Rheumatoid arthritis (RA) is the inflammation of multiple joints induced by rheumatoid factors, antibodies directed against other antibodies in the same person. These rheumatoid factors are characteristic of autoimmune diseases which result from a dysfunction of the immune system leading it to attack the constituents of the body.
If osteoarthritis only affects the cartilage, rheumatoid arthritis affects all the elements of a joint . Inflammation leads to overproduction of synovial fluid. As a result, the synovial membrane thickens and the joint swells. The capsule and the tendons will then harden and become very painful. Then come cartilage erosions.
Rheumatoid arthritis appears gradually in the wrists, hands and feet, before attacking the knees or elbows. The joints stiffen and then become very painful, with peaks of pain that can occur at night. In fact, rheumatoid arthritis has sometimes very serious functional and psychological repercussions .
The disease mainly affects people between the ages of forty and sixty. In this interval, it is four times more common in women than in men. Beyond the age of seventy, this gender difference disappears. It is estimated that this disease affects about 300,000 people in France, or about 0.5% of the population .
That said, today there is no cure for rheumatoid arthritis.
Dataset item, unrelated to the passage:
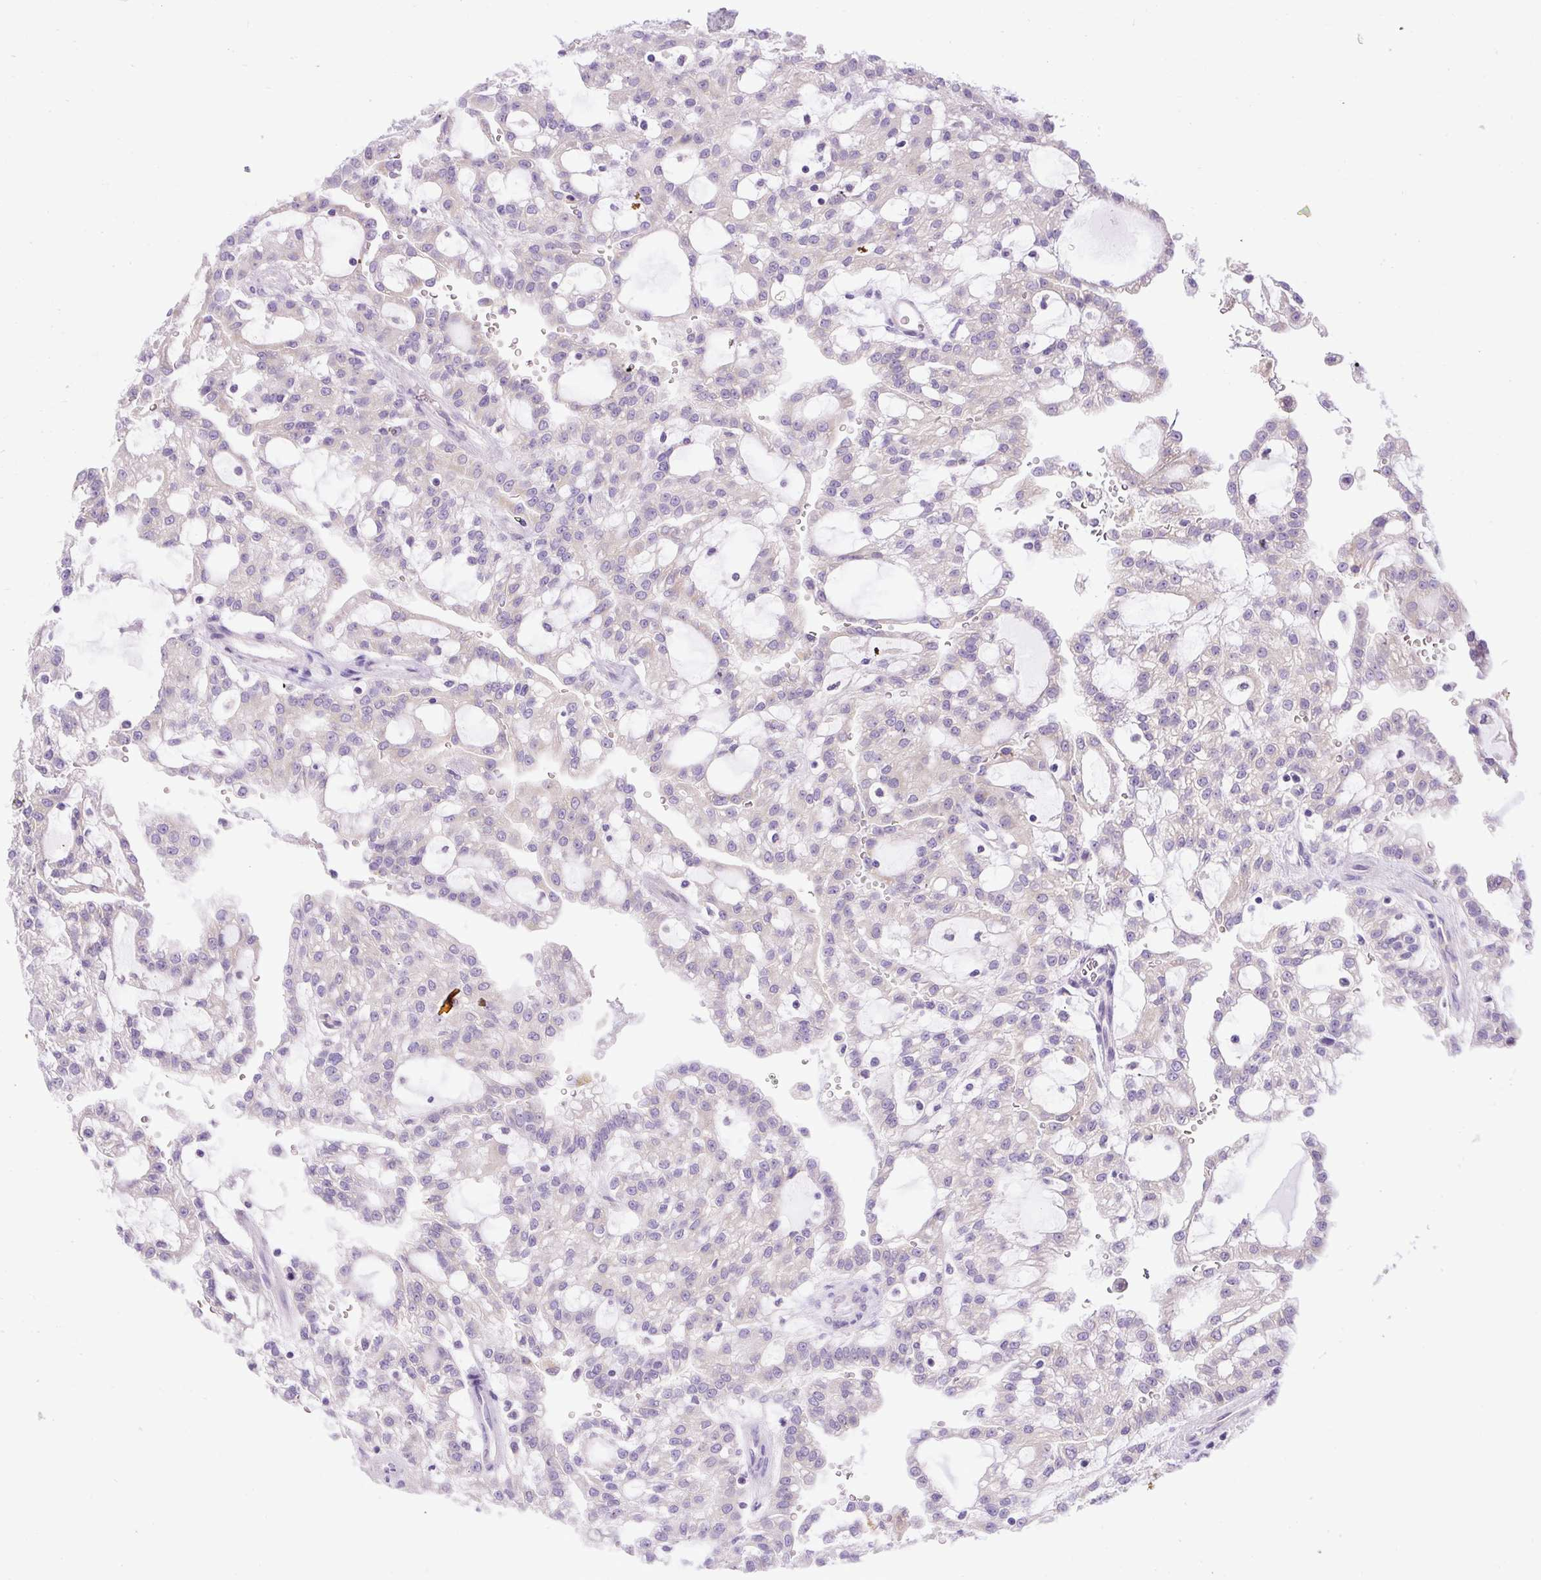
{"staining": {"intensity": "negative", "quantity": "none", "location": "none"}, "tissue": "renal cancer", "cell_type": "Tumor cells", "image_type": "cancer", "snomed": [{"axis": "morphology", "description": "Adenocarcinoma, NOS"}, {"axis": "topography", "description": "Kidney"}], "caption": "DAB (3,3'-diaminobenzidine) immunohistochemical staining of human renal cancer (adenocarcinoma) displays no significant positivity in tumor cells. (DAB IHC, high magnification).", "gene": "SYBU", "patient": {"sex": "male", "age": 63}}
However, early diagnosis can help relieve symptoms through the use of medications that can block the effects of chemicals released when the immune system attacks the joints.
Over the past few years, however, researchers at the University of Medicine and Life Sciences in Toledo have been working on a new treatment. Their work focused on a protein called 14-3-3 zeta likely to play an important role in inflammatory arthritis. They then hypothesized that this protein could be the trigger for the disease. In reality, it was quite the opposite.
In a trial, using gene editing, the researchers eliminated this protein in the organism of mouse models (mainly rats) affected by the disease in the hope that the rodents develop reduced inflammatory arthritis. In reality, they only made things worse, with the rats developing severe, early-onset arthritis.
In another approach, the researchers then offered different rats a vaccine filled with 14-3-3 zeta before they developed the disease. Amazingly, this resulted in the suppression of the onset of arthritis in all subjects.
"To our surprise, rheumatoid arthritis disappeared completely in animals that received a vaccine “, says Dr. Ritu Chakravarti, lead author of the study. “If we can get this vaccine to clinical trials, it will be revolutionary “.
According to the authors, this protein can therefore have a real immunosuppressive effect, preventing inflammatory immune markers from attacking the body's own cells. As with all animal studies, there is nothing to say that the safety and effectiveness of such a vaccine could also be observed in humans, but if successful, such an approach could relieve millions of people. around the world .
The team is now looking for a patent and partners to help them establish a preclinical trial.